Australia records over 8,000 confirmed COVID-19 cases

The number of confirmed COVID-19 cases in Australia has surpassed 8,000 on Thursday.

As at 3:00 p.m. on Thursday, a total of 8,001 cases have been reported in the country, including 104 deaths and 7,090 recovered cases, according to the Department of Health.

The department also said that the number of new cases in last 24 hours is 86.

Of the new cases, 77 were in Victoria but five previously confirmed cases were removed from the state’s tally, resulting in a net increase of 72.

“There have been 332 confirmed cases of coronavirus in Victoria that have been acquired through unknown transmission. There are currently 415 active cases in Victoria,” said a media release from the Department of Health and Human Services in Victoria.

“This is the sixteenth consecutive day of double-digit case growth in Victoria, with a continuing and concerning number of new cases associated with transmission in households and families.”

The Victorian government has announced targeted restrictions for a number of Melbourne suburbs in 10 postcodes that have experienced a spike in positive COVID-19 cases.

From Thursday, people who live in these restricted postcodes are only allowed to go out for four reasons: shopping for food and supplies, medical care and caregiving, exercise and study or work if unable to work or study from home.

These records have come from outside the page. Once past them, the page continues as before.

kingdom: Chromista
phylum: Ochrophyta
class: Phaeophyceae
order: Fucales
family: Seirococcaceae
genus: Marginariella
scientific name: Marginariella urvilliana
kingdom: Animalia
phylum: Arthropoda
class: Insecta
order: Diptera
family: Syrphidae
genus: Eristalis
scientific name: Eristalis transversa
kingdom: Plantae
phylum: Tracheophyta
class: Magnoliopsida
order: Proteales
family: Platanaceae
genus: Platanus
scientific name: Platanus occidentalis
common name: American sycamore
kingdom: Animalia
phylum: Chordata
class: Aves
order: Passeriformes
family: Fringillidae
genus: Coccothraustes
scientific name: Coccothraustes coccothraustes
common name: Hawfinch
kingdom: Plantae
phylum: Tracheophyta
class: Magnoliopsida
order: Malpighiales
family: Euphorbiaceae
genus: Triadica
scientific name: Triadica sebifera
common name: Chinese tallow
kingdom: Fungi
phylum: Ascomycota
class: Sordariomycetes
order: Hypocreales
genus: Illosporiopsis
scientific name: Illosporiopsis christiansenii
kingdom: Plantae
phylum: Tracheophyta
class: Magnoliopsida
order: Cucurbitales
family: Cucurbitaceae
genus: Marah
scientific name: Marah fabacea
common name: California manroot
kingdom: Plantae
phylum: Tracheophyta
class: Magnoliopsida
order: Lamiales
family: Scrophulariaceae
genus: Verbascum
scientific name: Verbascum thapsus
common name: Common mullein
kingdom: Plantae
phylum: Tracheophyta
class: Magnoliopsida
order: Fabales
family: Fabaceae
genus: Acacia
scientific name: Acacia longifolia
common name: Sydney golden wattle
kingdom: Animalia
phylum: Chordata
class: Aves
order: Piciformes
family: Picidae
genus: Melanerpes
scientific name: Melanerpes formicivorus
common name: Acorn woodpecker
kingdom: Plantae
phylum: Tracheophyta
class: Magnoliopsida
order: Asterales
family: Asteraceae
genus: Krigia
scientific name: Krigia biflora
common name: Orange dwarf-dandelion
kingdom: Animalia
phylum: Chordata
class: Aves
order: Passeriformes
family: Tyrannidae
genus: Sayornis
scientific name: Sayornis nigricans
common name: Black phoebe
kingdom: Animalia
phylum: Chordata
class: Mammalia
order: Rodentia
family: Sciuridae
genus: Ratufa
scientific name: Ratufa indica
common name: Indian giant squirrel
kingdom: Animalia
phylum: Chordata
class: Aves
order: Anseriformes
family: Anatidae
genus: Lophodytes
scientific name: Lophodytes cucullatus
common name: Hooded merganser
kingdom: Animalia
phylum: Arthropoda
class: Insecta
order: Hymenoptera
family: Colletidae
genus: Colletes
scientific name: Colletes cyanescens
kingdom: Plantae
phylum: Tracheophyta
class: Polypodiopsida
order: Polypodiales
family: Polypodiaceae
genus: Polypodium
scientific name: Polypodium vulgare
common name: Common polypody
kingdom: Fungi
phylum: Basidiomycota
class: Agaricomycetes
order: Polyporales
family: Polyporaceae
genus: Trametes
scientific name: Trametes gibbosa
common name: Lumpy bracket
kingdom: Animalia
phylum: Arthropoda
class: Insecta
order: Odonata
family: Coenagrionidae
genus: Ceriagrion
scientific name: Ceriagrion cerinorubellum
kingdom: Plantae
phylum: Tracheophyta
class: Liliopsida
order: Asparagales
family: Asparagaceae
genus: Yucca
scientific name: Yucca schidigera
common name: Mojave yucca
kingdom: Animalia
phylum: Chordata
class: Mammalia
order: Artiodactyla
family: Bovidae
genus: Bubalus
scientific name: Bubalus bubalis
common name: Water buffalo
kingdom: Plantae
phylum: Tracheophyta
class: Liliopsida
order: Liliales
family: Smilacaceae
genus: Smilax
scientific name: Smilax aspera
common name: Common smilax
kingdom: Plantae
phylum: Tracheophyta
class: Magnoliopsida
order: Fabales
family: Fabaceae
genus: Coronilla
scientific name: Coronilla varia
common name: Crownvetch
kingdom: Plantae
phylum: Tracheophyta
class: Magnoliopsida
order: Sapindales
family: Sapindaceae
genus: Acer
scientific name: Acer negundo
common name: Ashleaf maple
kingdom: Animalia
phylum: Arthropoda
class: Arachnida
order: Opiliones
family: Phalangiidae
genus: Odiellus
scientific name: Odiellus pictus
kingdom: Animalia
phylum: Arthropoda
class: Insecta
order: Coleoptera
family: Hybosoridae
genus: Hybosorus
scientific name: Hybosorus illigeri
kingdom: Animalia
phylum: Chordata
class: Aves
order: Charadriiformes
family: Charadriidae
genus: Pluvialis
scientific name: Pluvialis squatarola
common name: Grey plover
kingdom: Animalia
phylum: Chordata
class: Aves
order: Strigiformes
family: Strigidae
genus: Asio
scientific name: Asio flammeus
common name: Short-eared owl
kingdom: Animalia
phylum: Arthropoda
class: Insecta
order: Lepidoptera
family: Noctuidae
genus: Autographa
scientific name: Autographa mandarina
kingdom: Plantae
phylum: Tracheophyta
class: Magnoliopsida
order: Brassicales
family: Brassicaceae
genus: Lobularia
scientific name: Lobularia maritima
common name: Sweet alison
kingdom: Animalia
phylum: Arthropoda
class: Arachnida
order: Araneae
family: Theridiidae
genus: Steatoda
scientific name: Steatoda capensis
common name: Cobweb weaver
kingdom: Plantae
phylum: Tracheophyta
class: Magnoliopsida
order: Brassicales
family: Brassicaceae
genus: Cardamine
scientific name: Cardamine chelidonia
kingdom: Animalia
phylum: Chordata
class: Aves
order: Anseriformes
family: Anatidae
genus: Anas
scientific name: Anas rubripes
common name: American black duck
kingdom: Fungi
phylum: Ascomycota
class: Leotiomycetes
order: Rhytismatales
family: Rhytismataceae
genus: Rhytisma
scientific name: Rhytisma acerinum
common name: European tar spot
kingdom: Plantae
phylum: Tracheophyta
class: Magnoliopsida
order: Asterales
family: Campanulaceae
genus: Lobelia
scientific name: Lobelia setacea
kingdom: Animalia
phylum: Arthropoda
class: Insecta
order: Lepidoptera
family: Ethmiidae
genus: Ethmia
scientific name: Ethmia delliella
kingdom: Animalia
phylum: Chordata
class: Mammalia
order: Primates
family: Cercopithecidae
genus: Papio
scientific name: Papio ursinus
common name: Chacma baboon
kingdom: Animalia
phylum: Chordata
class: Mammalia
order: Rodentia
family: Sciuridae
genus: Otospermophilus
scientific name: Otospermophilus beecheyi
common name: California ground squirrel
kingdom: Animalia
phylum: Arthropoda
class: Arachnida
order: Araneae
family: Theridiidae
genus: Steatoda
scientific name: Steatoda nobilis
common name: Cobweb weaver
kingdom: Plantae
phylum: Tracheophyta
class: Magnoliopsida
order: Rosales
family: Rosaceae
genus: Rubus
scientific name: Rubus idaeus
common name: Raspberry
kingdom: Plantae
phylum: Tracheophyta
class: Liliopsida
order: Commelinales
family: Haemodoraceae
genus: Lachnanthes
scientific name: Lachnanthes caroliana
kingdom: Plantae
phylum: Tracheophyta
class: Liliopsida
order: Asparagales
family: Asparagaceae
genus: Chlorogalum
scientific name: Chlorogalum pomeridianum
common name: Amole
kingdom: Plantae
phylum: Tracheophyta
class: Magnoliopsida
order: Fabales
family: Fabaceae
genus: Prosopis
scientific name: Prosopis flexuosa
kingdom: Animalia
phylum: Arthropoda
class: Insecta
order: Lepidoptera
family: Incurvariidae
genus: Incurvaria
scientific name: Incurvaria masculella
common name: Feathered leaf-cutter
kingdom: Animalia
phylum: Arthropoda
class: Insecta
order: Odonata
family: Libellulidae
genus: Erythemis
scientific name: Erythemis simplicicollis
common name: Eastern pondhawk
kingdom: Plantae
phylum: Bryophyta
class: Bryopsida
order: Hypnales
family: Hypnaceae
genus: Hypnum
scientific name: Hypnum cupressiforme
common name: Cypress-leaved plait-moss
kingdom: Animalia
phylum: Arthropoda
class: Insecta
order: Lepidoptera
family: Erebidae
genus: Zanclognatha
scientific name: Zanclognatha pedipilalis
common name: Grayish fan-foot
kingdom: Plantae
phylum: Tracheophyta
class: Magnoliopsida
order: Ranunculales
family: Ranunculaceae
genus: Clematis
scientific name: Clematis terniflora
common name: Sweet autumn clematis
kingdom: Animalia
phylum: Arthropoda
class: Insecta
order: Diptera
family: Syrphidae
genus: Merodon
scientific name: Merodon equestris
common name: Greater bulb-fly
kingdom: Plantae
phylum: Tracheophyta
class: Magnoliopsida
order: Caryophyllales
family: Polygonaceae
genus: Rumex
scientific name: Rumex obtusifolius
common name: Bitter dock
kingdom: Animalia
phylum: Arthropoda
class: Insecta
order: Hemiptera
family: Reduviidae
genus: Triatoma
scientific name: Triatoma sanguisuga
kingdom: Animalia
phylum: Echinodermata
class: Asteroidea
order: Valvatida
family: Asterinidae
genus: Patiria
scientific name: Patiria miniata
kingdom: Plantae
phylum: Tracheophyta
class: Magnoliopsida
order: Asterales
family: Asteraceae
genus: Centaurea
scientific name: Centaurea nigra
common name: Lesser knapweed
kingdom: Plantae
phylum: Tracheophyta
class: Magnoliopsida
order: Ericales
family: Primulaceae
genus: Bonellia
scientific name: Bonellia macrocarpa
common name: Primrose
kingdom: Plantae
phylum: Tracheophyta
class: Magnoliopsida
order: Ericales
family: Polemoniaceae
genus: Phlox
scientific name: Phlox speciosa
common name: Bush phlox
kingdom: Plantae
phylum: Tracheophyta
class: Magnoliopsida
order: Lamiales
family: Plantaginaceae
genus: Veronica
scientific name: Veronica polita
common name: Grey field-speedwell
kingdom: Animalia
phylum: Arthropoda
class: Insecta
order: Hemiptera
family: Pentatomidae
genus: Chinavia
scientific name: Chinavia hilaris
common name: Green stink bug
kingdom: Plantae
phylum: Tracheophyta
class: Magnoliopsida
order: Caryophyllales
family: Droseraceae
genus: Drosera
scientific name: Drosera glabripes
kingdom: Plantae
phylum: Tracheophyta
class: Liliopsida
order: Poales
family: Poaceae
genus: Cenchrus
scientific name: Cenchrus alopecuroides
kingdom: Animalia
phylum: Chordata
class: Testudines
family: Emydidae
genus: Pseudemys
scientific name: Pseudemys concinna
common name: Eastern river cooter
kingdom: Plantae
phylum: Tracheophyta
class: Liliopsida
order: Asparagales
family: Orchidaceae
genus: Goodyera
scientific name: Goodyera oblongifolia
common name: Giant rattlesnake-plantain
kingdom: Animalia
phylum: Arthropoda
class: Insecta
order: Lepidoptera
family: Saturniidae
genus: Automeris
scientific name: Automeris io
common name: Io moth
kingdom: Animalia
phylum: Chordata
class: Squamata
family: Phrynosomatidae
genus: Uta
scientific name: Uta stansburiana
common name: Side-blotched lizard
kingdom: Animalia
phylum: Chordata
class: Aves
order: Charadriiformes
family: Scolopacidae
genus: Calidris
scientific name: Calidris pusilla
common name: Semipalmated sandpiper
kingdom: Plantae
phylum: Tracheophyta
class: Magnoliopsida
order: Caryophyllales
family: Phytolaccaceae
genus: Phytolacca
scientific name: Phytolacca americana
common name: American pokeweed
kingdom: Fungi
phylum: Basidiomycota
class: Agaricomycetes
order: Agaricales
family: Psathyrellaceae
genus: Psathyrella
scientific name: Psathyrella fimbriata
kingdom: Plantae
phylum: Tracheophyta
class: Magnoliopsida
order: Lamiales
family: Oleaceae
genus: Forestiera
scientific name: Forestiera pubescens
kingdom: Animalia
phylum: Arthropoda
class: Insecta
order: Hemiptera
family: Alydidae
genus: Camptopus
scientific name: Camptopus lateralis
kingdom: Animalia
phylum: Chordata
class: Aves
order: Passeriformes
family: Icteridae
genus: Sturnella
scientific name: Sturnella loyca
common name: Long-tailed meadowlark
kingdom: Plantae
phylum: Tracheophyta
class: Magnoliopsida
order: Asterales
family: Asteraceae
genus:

Also on Thursday, the Northern Territory (NT) has confirmed its first new case in more than 80 days after a Darwin man who returned from overseas via Melbourne tested positive to the virus.

Addressing the continued spike in cases in Victoria on Thursday, Federal Health Minister Greg Hunt said that he was confident that a progressive opening of domestic borders could happen at the same time as local outbreak is contained.

It comes after several state governments announced that Victorians will be excluded from their plans to re-open borders in July.

“What we’re trying to do is make sure that Australians get their lives back – get access to their families back – but at the same time, we keep each other safe, which is why we have this model of rapid testing, rapid tracing and local containment where there are outbreaks,” Hunt told Australian Broadcasting Corporation (ABC) television.